Guinness has run out in the many Irish pubs in Moscow after Diageo paused exports to Russia following the invasion of Ukraine two months ago.
Diageo, which makes Guinness, Harp, Smithwicks, Kilkenny and a variety of spirits, said it stopped exporting to Russia and Ukraine a week after the invasion started on February 24.
More than 750 multinational firms have so far said they are exiting or suspending activities in Russia after the country’s invasion of Ukraine triggered an unprecedented spate of sanctions.
“Our priority is the safety of our people in Ukraine and the wider region,” Lisa Cashin, a spokeswoman for Diageo Ireland, said in a statement to the Irish Independent. “We have paused the export of our products to Ukraine and Russia while we focus on supporting our employees and the humanitarian relief effort.”
Diageo, which began distribution to Russia in 2006, also suspended the local production of its beers, which were brewed locally under licence by third parties.
Diageo’s business in Russia contributed less than 1pc to sales and operating profit in the first half of the current financial year.
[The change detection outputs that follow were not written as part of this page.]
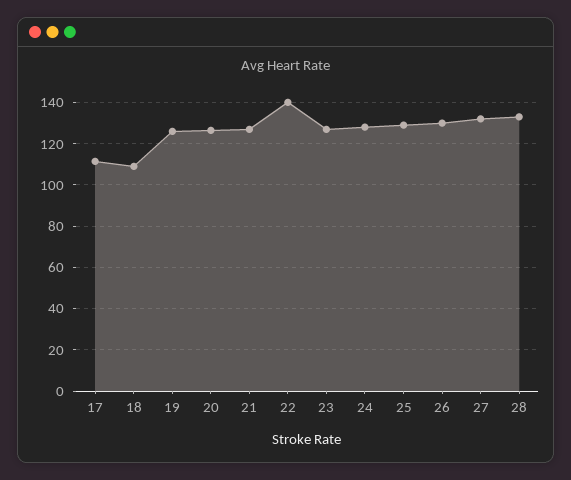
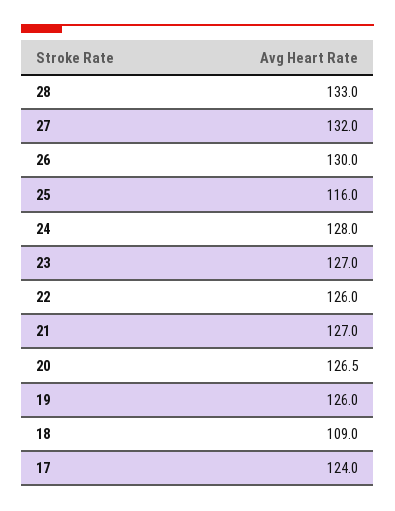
  {
-   "17": 110,
+   "17": 124,
    "18": 109,
    "19": 126,
    "20": 126.5,
    "21": 127,
-   "22": 140,
+   "22": 126,
    "23": 127,
    "24": 128,
-   "25": 130,
+   "25": 116,
    "26": 130,
    "27": 132,
    "28": 133
  }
The spirits giant has just under 300 employees in Russia and only a handful in Ukraine.
Several pubs in Moscow reported that stocks of Guinness and Kilkenny have disappeared entirely with some bars resorting to selling cans of Western lager.
“I was in an Irish bar last night and have not had any Guinness for two to three weeks and they say there is none to be had in Moscow,” said Irishman Chris Weafer, the founder and chief executive of Macro-Advisory, an emerging markets consulting firm. “There’s plenty of Harp still and loads of Teeling Whiskey but none of the black stuff.”
Mr Weafer, who has lived and worked in Russia for 24 years, said his pint of Harp has jumped by 60pc to 560 roubles (€7.38) from 350 roubles in mid-February. “A lot of places changed prices when the rouble hit 120 versus the dollar on March 8 but have not cut back as the rouble recovered to 73 roubles.”
Oleg, a barman at Harat’s Pub in New Arbat street, Moscow, said he had poured the last pints of Guinness a week ago.
“Our last barrels of Guinness and Kilkenny have finished sadly but we have plenty of other Western beers and Russian beer in stock,” Oleg said. “There is talk of sourcing some Russian-made Guinness but we haven’t seen it yet or tried it.”
Russian-owned Harat’s, which started in Siberia, claims to be the largest chain of Irish pubs in the world with 72 pubs in 43 cities across Russia. Harat’s press service didn’t reply to emailed requests for comment.
Moscow has several pubs that are owned by Irish publicans, including Paddy’s Irish Pub located near to Belorusskaya railway station. Paddy’s is run by Steve Conway, who has two other pubs in the Russian capital.
David Pearce, vice-chairman and treasurer of the Irish Business Club in Moscow, held his leaving do at Paddy’s last week after deciding to leave Russia after 22 years.
Mr Pearce and his friends, which included members from the Moscow Dragons Rugby Club, were served cans of Guinness as the bar had run out of Irish beer on tap.
“I had a great send-off but it was very sad to leave,” said Mr Pearce, who is now back at his family home in Skerries, Co Dublin.
“About 60pc of the Irish Business Club have now left Moscow and I had to go too, or I could have ended up in jail. It was an easy decision as my wife has family in Ukraine and I had to speak up when people were speaking nonsense about the war.”